# [Assignment]
Please return every line of the records below that holds the word "Azure".

# [Records to use]

-.-.-

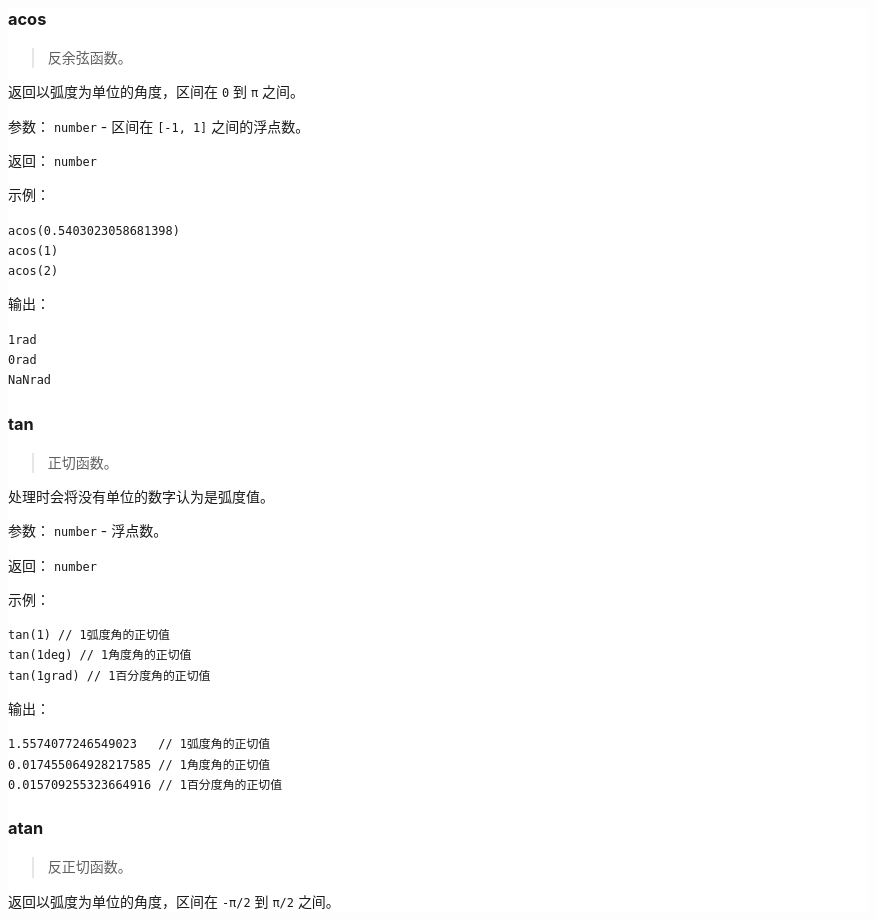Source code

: 
### acos

> 反余弦函数。

返回以弧度为单位的角度，区间在 `0` 到 `π` 之间。

参数： `number` - 区间在 `[-1, 1]` 之间的浮点数。

返回： `number`

示例：

```less
acos(0.5403023058681398)
acos(1)
acos(2)
```

输出：

```
1rad
0rad
NaNrad
```


### tan

> 正切函数。

处理时会将没有单位的数字认为是弧度值。

参数： `number` - 浮点数。

返回： `number`

示例：

```less
tan(1) // 1弧度角的正切值
tan(1deg) // 1角度角的正切值
tan(1grad) // 1百分度角的正切值
```

输出：

```
1.5574077246549023   // 1弧度角的正切值
0.017455064928217585 // 1角度角的正切值
0.015709255323664916 // 1百分度角的正切值
```


### atan

> 反正切函数。

返回以弧度为单位的角度，区间在 `-π/2` 到 `π/2` 之间。
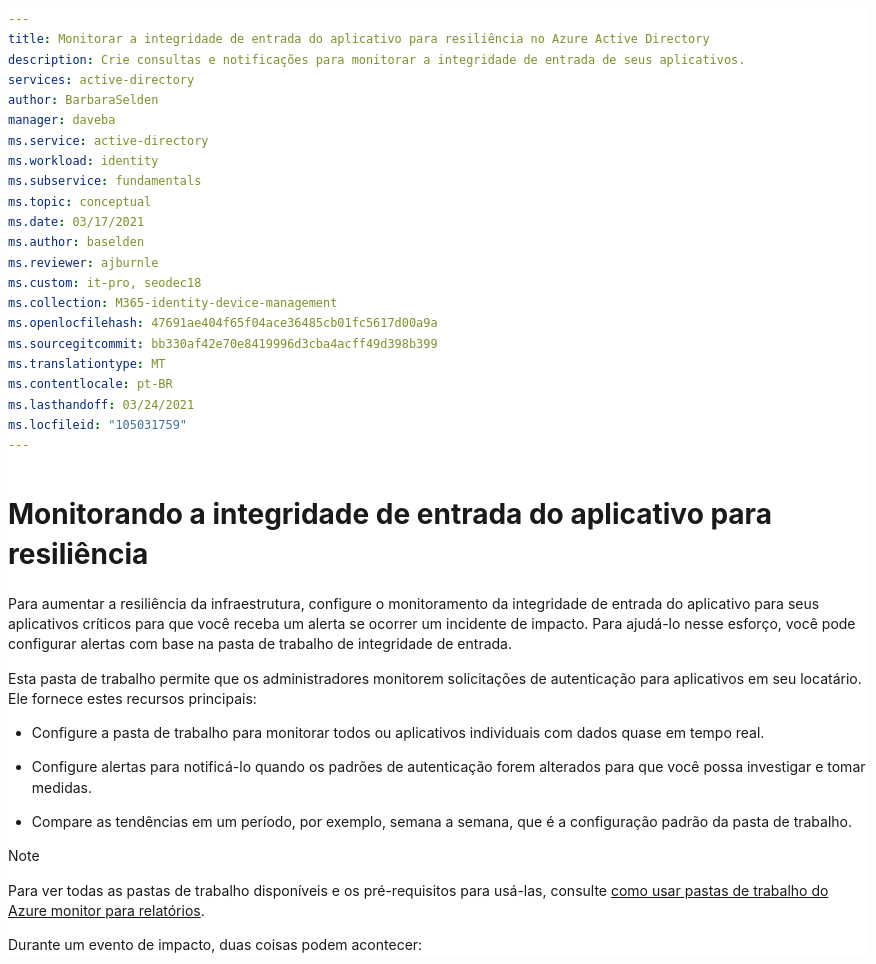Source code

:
 ```yaml
---
title: Monitorar a integridade de entrada do aplicativo para resiliência no Azure Active Directory
description: Crie consultas e notificações para monitorar a integridade de entrada de seus aplicativos.
services: active-directory
author: BarbaraSelden
manager: daveba
ms.service: active-directory
ms.workload: identity
ms.subservice: fundamentals
ms.topic: conceptual
ms.date: 03/17/2021
ms.author: baselden
ms.reviewer: ajburnle
ms.custom: it-pro, seodec18
ms.collection: M365-identity-device-management
ms.openlocfilehash: 47691ae404f65f04ace36485cb01fc5617d00a9a
ms.sourcegitcommit: bb330af42e70e8419996d3cba4acff49d398b399
ms.translationtype: MT
ms.contentlocale: pt-BR
ms.lasthandoff: 03/24/2021
ms.locfileid: "105031759"
---
```

# <a name="monitoring-application-sign-in-health-for-resilience"></a>Monitorando a integridade de entrada do aplicativo para resiliência

Para aumentar a resiliência da infraestrutura, configure o monitoramento da integridade de entrada do aplicativo para seus aplicativos críticos para que você receba um alerta se ocorrer um incidente de impacto. Para ajudá-lo nesse esforço, você pode configurar alertas com base na pasta de trabalho de integridade de entrada. 

Esta pasta de trabalho permite que os administradores monitorem solicitações de autenticação para aplicativos em seu locatário. Ele fornece estes recursos principais:

* Configure a pasta de trabalho para monitorar todos ou aplicativos individuais com dados quase em tempo real.

* Configure alertas para notificá-lo quando os padrões de autenticação forem alterados para que você possa investigar e tomar medidas.

* Compare as tendências em um período, por exemplo, semana a semana, que é a configuração padrão da pasta de trabalho.

> [!NOTE]
> Para ver todas as pastas de trabalho disponíveis e os pré-requisitos para usá-las, consulte [como usar pastas de trabalho do Azure monitor para relatórios](../reports-monitoring/howto-use-azure-monitor-workbooks.md).

Durante um evento de impacto, duas coisas podem acontecer:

-.-.-

# [Task answer]
title: Monitorar a integridade de entrada do aplicativo para resiliência no Azure Active Directory
> Para ver todas as pastas de trabalho disponíveis e os pré-requisitos para usá-las, consulte [como usar pastas de trabalho do Azure monitor para relatórios](../reports-monitoring/howto-use-azure-monitor-workbooks.md).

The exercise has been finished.